Japan’s 30-year yield hit 4% for the first time since the bonds were issued in 1999. In the UK, where the selling was compounded by a political crisis that’s imperiling Prime Minister Keir Starmer’s leadership, 30-year gilt yields reached a 28-year high. Similar jumps hit markets around the developing world.
The selloff came as crude oil prices climbed and the US and Iran show little signs of ending a conflict that’s cut off key shipments through the Strait of Hormuz. That’s compounding worries sparked by back-to-back US reports that showed a sharp rise in consumer and wholesale prices, fueling speculation that the Federal Reserve and other central banks will need to shift to tightening monetary policy.
“Bond yields definitely feel like they are getting unhinged,” Subadra Rajappa, head of research at Societe Generale Americas, told Bloomberg Television. “The market is not only testing the Fed, it’s putting Congress on notice. The longer that interest rates remain high, financing costs go higher.”

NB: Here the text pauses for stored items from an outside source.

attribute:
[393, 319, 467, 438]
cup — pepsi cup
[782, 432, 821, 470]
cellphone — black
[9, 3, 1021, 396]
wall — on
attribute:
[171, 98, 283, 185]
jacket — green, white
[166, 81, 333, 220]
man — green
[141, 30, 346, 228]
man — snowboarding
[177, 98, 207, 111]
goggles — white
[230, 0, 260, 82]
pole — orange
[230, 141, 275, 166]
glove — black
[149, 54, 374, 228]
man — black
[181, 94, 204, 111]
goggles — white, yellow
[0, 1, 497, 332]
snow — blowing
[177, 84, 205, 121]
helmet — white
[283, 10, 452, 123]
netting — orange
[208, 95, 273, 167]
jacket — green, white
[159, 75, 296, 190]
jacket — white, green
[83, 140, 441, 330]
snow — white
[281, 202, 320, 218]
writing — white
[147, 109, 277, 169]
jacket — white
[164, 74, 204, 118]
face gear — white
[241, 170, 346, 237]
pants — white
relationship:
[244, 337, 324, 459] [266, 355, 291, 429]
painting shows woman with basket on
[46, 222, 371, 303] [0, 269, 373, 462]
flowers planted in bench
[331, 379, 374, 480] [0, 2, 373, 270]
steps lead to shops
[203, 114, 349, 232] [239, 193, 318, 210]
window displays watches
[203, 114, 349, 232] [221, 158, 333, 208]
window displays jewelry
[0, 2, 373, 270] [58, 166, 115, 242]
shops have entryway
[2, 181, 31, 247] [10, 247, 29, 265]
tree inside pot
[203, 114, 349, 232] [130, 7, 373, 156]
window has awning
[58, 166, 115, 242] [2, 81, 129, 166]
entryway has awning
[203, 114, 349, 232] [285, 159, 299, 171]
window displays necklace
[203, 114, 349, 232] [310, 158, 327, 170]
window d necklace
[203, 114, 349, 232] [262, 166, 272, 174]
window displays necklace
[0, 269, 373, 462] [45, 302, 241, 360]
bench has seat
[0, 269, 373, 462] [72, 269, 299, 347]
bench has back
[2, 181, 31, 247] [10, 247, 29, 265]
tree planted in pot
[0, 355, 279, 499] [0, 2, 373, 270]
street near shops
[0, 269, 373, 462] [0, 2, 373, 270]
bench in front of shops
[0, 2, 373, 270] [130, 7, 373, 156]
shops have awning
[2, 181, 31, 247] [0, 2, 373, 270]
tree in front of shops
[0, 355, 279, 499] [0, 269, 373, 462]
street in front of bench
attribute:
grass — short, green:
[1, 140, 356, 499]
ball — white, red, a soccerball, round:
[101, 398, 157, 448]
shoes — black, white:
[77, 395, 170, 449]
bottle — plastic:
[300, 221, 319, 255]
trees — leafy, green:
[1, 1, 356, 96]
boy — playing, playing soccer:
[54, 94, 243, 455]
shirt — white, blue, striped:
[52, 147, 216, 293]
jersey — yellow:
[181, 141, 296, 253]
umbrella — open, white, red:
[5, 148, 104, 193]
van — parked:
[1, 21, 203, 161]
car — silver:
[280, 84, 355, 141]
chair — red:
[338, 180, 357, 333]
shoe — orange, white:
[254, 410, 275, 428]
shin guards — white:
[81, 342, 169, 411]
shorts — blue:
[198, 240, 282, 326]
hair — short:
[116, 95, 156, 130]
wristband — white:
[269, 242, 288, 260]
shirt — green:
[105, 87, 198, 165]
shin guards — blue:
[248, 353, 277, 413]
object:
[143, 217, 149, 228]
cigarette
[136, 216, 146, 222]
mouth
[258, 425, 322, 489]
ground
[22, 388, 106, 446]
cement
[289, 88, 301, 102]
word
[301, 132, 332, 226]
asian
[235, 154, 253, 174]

The rise in bond yields is increasing borrowing costs for other governments, as well, and exerting a drag on the pace of global economic growth by rippling through to the cost of business and consumer loans. Investors are also beginning to express concerns that it could reverse the run-up in equity prices. US stocks dropped Friday, pulling back from what has been a sharp rally since late March.
While bond yields gradually moved higher in recent days, the selloff gathered pace on Friday, with yields in Germany, Spain, Australia and New Zealand also pushing up.
“The restablishment of trades favoring bonds have been placed under pressure again this week with inflation data globally higher than expected,” and oil prices rising, said John Briggs, head of US rates strategy at Natixis North America. He said that 10-year Treasury yields may continue to push higher.